@stuart-m 's workaround is the right basic structure. If you need to go deep, use find and xargs. I wasn't lucky enough to have his reductive use case!
Do note that Puppet's slowness isn't merely due to the number of files it has to check. It's that Puppet is criminally slow for some tasks.
I tested this on a tree of wordpress directories (Debian 10).
# time find /var/www/*/wordpress/wp-content/ -type f | wc -l
50661
real 0m0.148s
user 0m0.048s
sys 0m0.107s
So there are fifty thousand files in there - this took about a seventh of a second to determine. Now we check for actual file ownership attributes:
# time find /var/www/*/wordpress/wp-content/ -not -group www-data | wc -l
38603
real 0m0.236s
user 0m0.056s
sys 0m0.188s
A bit more in-depth - this took about a quarter second.
Let's change them all:
time find /var/www/*/wordpress/wp-content/ -type f -exec chmod 0640 {} \;
real 0m44.392s
user 0m29.520s
sys 0m14.729s
# time find /var/www/*/wordpress/wp-content/ -type d -exec chmod 2750 {} \;
real 0m4.935s
user 0m3.288s
sys 0m1.666s
OK, fifty seconds. How much of that was shell invocation?
# time bash -c "find /var/www/*/wordpress/wp-content/ -type f -print0 | xargs -0 chmod 0640"
real 0m0.452s
user 0m0.148s
sys 0m0.513s
# time bash -c "find /var/www/*/wordpress/wp-content/ -type d -print0 |xargs -0 chmod 2750 "
real 0m0.149s
user 0m0.024s
sys 0m0.158s
Good, golly, almost all of it was shell forks - actually doing it took just about a second.
I wound up here because a directory : recurse=>true
on the same tree was taking about 800 seconds. That's just too damn slow for something that shell commands can do in one or two seconds.
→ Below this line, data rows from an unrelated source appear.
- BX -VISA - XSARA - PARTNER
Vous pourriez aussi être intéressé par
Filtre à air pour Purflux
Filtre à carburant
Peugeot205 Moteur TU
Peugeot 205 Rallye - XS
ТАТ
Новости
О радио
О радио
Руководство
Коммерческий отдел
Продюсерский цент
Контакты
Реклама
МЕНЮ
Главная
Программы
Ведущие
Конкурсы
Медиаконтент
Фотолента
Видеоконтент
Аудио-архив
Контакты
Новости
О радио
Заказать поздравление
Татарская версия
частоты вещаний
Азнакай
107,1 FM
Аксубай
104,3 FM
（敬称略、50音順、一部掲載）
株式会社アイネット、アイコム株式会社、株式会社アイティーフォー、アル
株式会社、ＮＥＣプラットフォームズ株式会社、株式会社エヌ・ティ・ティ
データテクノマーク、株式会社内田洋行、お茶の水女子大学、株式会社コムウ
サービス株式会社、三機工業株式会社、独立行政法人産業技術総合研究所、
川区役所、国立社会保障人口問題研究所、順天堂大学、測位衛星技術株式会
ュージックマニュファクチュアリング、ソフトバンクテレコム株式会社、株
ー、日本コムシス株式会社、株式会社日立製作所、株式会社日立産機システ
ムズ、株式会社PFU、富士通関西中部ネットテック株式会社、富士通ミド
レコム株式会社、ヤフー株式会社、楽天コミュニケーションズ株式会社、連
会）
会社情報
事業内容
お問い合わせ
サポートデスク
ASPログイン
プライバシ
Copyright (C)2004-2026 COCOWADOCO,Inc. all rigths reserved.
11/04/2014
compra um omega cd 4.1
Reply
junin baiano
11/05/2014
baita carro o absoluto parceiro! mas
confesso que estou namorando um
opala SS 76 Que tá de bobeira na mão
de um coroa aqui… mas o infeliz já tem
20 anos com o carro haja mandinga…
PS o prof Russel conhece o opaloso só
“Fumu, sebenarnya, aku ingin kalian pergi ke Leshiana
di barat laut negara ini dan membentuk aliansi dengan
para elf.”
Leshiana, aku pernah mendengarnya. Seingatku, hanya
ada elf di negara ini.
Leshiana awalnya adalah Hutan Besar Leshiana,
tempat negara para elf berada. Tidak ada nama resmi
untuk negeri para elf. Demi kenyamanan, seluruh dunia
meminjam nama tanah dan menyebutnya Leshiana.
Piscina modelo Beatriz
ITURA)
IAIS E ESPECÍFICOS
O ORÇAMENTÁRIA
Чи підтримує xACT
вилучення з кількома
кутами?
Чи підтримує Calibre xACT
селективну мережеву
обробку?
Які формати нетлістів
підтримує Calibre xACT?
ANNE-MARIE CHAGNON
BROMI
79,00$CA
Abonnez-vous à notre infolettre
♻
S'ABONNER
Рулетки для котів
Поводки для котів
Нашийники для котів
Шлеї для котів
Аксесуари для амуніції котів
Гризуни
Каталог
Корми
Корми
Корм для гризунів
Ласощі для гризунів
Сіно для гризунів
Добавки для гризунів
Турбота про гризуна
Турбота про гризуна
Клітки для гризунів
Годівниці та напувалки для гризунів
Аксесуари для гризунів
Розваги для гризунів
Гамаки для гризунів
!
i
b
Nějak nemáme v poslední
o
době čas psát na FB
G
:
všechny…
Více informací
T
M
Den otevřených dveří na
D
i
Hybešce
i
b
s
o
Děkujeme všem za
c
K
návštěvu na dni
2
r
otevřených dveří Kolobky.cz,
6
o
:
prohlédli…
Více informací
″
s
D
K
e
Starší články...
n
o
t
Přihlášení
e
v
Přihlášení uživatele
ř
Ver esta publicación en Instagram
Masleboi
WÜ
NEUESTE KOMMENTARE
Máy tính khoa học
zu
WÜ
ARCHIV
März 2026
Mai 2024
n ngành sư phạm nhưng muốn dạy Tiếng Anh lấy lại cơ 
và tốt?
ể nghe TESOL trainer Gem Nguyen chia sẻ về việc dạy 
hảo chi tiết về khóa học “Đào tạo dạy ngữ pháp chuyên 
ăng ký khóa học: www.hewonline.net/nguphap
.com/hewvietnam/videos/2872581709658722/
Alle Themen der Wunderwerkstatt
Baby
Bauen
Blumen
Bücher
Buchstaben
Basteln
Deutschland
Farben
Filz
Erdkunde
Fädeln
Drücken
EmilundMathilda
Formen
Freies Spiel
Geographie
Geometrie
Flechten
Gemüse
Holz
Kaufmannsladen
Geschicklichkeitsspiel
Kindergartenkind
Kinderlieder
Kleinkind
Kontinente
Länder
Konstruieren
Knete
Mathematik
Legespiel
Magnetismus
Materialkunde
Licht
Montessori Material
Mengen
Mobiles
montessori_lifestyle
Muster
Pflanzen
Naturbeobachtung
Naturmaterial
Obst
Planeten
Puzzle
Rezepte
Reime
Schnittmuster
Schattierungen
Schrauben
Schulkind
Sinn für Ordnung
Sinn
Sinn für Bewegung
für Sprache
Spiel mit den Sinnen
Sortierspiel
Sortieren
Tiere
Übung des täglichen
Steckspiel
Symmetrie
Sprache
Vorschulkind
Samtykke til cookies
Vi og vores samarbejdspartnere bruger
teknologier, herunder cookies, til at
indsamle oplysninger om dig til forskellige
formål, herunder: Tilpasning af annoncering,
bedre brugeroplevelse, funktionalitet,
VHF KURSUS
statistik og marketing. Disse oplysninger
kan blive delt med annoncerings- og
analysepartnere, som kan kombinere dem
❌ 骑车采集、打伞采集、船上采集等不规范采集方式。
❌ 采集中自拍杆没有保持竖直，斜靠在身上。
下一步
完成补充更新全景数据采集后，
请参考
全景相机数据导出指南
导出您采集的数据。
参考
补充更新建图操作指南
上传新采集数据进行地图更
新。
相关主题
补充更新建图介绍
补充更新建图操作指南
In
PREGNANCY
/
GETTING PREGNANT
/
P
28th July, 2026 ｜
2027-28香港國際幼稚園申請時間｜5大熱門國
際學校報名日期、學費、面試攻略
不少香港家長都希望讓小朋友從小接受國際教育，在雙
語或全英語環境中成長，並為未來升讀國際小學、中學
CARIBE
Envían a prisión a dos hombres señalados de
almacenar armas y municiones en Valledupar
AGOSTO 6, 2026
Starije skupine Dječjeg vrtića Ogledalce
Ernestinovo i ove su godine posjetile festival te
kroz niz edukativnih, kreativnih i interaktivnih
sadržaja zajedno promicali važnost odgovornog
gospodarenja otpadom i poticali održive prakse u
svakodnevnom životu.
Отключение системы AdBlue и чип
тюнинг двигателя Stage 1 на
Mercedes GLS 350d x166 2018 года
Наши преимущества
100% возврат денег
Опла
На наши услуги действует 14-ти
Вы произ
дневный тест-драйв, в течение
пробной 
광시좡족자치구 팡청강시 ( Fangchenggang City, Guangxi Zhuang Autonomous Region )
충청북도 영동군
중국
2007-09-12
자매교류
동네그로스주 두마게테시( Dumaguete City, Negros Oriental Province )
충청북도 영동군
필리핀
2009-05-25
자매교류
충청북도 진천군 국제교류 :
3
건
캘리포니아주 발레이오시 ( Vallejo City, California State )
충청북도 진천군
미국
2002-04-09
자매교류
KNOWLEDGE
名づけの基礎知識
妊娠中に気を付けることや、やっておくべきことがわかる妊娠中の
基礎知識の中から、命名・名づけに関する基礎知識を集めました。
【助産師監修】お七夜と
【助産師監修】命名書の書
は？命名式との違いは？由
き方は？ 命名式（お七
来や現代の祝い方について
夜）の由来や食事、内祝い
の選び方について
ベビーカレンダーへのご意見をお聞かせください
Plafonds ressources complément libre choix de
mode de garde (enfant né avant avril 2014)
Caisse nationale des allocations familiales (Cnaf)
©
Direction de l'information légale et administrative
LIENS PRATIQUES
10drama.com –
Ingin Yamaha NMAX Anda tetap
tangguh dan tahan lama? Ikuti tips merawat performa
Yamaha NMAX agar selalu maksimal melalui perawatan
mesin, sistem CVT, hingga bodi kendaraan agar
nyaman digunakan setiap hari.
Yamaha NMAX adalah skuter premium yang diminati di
I don't like wasting I/O but given the timings on this, if your filesystem is local (this is just a $7/mo hosted machine with spinning-rust drives) you may be able to afford to just exec the find/xargs/ch[own/mod] on each run.
EDIT: I wrote a puppet function to "just get it done" and it runs in under 2 seconds for 18 separate instantiations, covering 50,000 files. Roughly a 400x speedup over letting Puppet handle it. Part One, the defined type:
define my_class::permissions_tree (
String $owner = 'root',
String $group = 'root',
String $fmode = '0644',
String $dmode = '0755',
) {
$path = $title
case $os_family {
'Debian' : {
$find = '/usr/bin/find'
$xargs = '/usr/bin/xargs'
$chmod = '/bin/chmod'
$chown = '/bin/chown'
}
}
$permissions_command_owner = "${find} $path \( -not -user ${owner} -or -not -group ${group} \) -print0 | $xargs -0 --replace=found $chown ${owner}:${group} found"
$permissions_command_dirs = "${find} $path \( -type d -and -not -perm ${dmode} \) -print0 | $xargs -0 --replace=found $chmod ${dmode} found"
$permissions_command_files = "${find} $path \( -type f -and -not -perm ${fmode} \) -print0 | $xargs -0 --replace=found $chmod ${fmode} found"
$permissions_command = join([$permissions_command_owner,$permissions_command_dirs,$permissions_command_files], ";")
exec { "permissions_tree_${path}" :
path => [ '/sbin', '/bin', '/usr/sbin', '/usr/bin' ],
command => $permissions_command,
provider => shell,
}
} # permissions_tree
Part 2, use it, with something like:
my_class::permissions_tree { "$some_dir/subdir" :
owner => $my_owner,
group => $my_group,
dmode => '2750',
fmode => '0640',
require => File[$some_dir],
}
The require is just a metaparameter, use whatever you need there. Add your OS paths if it's not Debian.